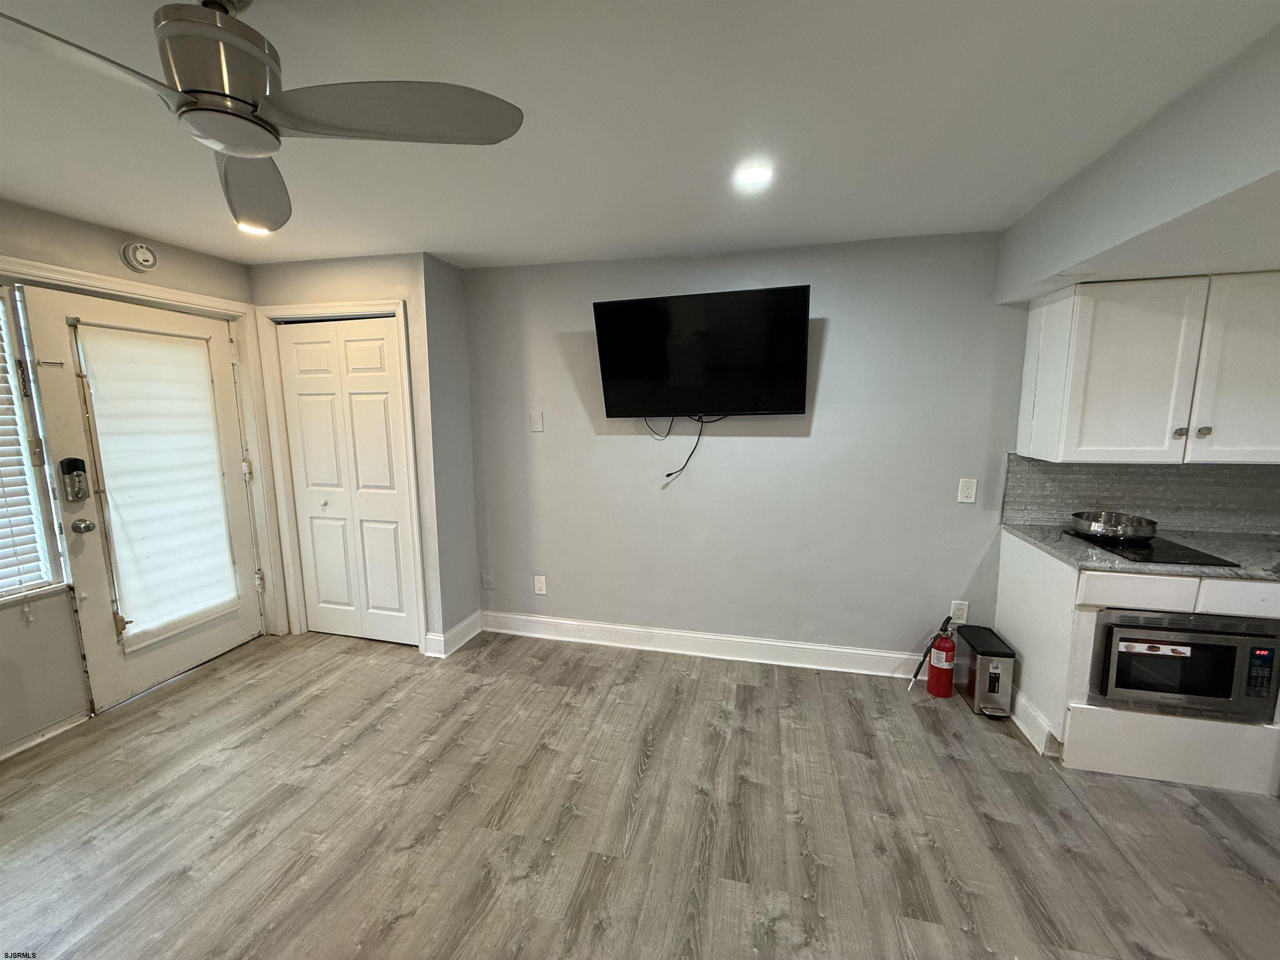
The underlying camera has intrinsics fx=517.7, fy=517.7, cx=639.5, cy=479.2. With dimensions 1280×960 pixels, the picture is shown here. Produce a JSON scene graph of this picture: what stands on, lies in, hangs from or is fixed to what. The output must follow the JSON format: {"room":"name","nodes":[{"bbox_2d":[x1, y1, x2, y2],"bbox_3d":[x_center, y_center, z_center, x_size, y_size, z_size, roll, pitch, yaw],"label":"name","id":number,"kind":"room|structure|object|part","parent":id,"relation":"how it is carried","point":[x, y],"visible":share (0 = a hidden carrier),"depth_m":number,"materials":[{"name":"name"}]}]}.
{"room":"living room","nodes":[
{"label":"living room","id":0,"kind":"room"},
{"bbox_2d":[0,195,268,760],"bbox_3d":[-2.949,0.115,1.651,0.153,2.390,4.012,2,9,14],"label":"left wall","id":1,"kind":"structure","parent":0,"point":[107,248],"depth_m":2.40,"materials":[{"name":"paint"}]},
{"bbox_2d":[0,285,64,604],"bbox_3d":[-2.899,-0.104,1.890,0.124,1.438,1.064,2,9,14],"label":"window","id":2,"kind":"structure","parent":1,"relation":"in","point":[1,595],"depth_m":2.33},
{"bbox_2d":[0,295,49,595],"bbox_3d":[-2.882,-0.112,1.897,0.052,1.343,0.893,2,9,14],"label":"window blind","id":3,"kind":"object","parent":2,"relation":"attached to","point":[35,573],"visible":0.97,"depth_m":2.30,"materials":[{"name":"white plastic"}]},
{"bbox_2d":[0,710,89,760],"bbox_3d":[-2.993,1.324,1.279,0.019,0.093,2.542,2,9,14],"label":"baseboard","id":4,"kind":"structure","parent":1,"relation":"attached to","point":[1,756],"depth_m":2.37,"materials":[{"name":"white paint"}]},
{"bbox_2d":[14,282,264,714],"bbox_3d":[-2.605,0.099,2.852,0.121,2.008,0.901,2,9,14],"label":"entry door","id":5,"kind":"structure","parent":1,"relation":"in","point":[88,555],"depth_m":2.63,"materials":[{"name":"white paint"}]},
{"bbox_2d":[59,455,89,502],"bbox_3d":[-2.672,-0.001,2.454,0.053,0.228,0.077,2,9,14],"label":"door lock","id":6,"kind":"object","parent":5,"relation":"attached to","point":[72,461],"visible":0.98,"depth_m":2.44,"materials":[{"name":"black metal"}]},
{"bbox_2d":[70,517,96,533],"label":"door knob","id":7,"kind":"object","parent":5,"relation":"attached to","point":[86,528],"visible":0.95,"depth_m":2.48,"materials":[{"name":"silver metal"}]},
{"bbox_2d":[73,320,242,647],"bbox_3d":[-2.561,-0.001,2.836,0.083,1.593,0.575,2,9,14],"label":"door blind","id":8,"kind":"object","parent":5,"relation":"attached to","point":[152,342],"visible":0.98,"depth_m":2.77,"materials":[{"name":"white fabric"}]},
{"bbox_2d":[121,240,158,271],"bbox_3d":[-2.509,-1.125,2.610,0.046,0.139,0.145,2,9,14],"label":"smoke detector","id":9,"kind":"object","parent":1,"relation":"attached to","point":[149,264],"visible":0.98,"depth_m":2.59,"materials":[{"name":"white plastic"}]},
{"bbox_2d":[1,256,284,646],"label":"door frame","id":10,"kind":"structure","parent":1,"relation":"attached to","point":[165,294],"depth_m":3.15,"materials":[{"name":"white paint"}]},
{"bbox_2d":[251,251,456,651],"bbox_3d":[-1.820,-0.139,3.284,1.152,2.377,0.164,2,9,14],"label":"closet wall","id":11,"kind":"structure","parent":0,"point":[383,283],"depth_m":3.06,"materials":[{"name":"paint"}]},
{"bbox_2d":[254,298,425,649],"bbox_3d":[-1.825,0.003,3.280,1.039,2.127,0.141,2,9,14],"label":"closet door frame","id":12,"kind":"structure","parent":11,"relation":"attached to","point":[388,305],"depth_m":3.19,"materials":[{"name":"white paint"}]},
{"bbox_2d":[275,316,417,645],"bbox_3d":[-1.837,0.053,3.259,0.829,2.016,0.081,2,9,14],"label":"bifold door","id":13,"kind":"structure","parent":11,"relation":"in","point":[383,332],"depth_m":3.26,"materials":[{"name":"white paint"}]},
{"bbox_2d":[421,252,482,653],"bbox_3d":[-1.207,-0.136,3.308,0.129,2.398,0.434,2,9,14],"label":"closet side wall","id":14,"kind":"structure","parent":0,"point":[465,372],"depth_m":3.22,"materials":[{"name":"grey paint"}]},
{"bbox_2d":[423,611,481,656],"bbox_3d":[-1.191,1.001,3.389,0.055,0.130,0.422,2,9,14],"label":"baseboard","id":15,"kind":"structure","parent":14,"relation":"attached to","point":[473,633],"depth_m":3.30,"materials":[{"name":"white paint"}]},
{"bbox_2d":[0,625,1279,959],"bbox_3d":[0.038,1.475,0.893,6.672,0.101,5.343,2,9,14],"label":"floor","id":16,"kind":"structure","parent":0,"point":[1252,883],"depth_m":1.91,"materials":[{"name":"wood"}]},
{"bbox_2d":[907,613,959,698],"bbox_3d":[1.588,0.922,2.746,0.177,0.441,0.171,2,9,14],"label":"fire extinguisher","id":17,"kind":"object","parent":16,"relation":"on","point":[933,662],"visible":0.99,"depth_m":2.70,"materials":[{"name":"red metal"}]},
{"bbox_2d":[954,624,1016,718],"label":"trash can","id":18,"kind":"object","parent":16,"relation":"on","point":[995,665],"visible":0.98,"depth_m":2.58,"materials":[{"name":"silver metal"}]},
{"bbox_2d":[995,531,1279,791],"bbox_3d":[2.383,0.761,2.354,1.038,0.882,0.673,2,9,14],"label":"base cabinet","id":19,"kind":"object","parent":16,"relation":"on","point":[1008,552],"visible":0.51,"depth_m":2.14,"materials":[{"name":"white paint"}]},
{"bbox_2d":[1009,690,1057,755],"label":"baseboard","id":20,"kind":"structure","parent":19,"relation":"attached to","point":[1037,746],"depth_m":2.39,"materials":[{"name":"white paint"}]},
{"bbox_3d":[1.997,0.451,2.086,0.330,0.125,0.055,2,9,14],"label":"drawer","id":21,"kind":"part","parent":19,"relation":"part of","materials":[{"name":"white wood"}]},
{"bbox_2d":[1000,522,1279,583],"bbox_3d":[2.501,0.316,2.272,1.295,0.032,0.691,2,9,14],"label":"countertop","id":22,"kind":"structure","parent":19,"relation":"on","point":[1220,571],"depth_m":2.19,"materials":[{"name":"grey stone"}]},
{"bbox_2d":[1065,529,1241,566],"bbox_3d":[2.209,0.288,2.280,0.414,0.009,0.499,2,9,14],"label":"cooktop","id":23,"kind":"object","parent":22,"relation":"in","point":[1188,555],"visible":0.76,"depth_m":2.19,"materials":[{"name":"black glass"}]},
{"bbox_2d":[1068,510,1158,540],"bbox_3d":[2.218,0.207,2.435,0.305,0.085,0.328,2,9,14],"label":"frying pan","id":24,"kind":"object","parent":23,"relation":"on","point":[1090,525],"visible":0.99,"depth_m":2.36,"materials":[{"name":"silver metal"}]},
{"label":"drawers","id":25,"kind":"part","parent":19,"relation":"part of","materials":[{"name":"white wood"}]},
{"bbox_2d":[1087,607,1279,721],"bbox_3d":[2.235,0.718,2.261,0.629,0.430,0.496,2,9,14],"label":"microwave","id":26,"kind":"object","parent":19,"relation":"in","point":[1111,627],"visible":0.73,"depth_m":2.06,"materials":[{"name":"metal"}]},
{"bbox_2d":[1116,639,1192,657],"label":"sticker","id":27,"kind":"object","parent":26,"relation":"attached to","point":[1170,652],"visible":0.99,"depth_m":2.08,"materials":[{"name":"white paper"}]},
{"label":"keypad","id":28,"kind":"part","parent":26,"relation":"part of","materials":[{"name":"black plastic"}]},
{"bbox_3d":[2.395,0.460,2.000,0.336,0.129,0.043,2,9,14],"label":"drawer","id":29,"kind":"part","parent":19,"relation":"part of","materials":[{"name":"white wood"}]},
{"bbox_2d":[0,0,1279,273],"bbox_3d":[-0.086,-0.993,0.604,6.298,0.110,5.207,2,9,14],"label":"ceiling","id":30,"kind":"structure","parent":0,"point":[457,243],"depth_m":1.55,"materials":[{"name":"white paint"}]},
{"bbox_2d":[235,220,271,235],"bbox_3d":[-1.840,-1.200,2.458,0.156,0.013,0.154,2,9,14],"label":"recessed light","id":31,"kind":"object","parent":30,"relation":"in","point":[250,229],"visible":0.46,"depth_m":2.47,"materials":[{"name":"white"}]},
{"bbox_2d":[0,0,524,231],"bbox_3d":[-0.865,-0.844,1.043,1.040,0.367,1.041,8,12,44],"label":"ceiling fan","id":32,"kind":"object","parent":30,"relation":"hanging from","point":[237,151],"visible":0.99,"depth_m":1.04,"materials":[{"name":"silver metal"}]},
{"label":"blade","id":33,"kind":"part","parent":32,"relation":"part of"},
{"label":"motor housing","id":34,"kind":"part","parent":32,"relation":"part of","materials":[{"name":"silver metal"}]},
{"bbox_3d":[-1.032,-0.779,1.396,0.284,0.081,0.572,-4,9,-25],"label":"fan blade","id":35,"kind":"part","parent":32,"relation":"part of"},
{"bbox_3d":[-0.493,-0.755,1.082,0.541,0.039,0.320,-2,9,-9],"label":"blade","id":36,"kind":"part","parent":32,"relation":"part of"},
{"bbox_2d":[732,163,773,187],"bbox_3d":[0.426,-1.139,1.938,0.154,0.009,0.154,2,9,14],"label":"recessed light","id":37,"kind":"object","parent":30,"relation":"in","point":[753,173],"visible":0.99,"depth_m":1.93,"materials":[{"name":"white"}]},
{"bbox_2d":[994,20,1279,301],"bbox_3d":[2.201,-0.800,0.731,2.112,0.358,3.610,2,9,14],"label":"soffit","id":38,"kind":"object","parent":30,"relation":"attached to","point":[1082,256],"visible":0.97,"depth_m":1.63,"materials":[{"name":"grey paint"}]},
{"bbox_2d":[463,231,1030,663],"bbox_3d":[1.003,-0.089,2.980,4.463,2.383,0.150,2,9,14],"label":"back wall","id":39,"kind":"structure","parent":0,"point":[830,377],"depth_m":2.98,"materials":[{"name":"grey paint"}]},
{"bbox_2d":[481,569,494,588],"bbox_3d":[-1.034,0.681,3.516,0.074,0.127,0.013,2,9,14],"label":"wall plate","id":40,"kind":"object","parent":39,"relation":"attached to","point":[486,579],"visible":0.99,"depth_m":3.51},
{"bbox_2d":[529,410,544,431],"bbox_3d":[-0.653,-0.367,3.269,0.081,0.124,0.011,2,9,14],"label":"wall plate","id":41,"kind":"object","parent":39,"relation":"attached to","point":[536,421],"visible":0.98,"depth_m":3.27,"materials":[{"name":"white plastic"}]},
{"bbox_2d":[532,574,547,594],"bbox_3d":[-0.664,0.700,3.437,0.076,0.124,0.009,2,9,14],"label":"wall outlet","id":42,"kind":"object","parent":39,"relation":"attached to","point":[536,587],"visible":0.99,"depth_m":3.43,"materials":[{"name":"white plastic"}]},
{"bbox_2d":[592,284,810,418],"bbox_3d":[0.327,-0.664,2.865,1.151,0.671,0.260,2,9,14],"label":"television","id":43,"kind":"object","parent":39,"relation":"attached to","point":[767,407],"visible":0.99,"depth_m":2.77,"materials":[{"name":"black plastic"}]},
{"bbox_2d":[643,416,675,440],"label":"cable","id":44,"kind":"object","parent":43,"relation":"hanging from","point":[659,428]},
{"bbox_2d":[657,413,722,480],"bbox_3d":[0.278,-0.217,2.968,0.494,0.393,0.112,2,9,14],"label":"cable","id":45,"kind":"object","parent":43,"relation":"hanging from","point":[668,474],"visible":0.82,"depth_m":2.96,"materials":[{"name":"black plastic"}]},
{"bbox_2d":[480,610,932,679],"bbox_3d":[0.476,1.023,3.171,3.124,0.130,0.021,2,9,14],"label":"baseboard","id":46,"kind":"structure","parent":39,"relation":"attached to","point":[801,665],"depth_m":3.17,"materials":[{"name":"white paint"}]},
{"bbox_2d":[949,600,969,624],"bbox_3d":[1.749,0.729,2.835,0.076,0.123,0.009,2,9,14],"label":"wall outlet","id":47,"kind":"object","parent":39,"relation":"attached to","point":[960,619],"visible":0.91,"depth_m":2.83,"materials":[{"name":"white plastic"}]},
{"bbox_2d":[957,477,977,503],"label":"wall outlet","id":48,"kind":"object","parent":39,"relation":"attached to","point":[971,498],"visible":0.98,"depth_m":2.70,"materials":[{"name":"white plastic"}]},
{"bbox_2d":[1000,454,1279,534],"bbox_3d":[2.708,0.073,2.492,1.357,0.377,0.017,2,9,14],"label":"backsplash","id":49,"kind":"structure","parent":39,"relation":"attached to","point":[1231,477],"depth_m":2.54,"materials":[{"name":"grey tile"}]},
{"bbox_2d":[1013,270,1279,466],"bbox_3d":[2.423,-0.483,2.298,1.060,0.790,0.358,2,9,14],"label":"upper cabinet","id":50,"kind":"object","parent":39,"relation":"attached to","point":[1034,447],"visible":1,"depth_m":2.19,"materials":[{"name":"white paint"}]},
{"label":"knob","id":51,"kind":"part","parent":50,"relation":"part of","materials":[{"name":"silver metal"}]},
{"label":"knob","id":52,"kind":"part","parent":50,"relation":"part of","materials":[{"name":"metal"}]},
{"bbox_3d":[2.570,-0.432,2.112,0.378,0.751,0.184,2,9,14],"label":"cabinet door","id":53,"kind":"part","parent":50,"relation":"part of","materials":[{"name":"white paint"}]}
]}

## TASK DIRECTIONS
Check each line of the entries for the string "grey". Copy the lines that have it.

## OUTPUT FOR THIS TASK
{"bbox_2d":[421,252,482,653],"bbox_3d":[-1.207,-0.136,3.308,0.129,2.398,0.434,2,9,14],"label":"closet side wall","id":14,"kind":"structure","parent":0,"point":[465,372],"depth_m":3.22,"materials":[{"name":"grey paint"}]},
{"bbox_2d":[1000,522,1279,583],"bbox_3d":[2.501,0.316,2.272,1.295,0.032,0.691,2,9,14],"label":"countertop","id":22,"kind":"structure","parent":19,"relation":"on","point":[1220,571],"depth_m":2.19,"materials":[{"name":"grey stone"}]},
{"bbox_2d":[994,20,1279,301],"bbox_3d":[2.201,-0.800,0.731,2.112,0.358,3.610,2,9,14],"label":"soffit","id":38,"kind":"object","parent":30,"relation":"attached to","point":[1082,256],"visible":0.97,"depth_m":1.63,"materials":[{"name":"grey paint"}]},
{"bbox_2d":[463,231,1030,663],"bbox_3d":[1.003,-0.089,2.980,4.463,2.383,0.150,2,9,14],"label":"back wall","id":39,"kind":"structure","parent":0,"point":[830,377],"depth_m":2.98,"materials":[{"name":"grey paint"}]},
{"bbox_2d":[1000,454,1279,534],"bbox_3d":[2.708,0.073,2.492,1.357,0.377,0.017,2,9,14],"label":"backsplash","id":49,"kind":"structure","parent":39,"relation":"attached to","point":[1231,477],"depth_m":2.54,"materials":[{"name":"grey tile"}]},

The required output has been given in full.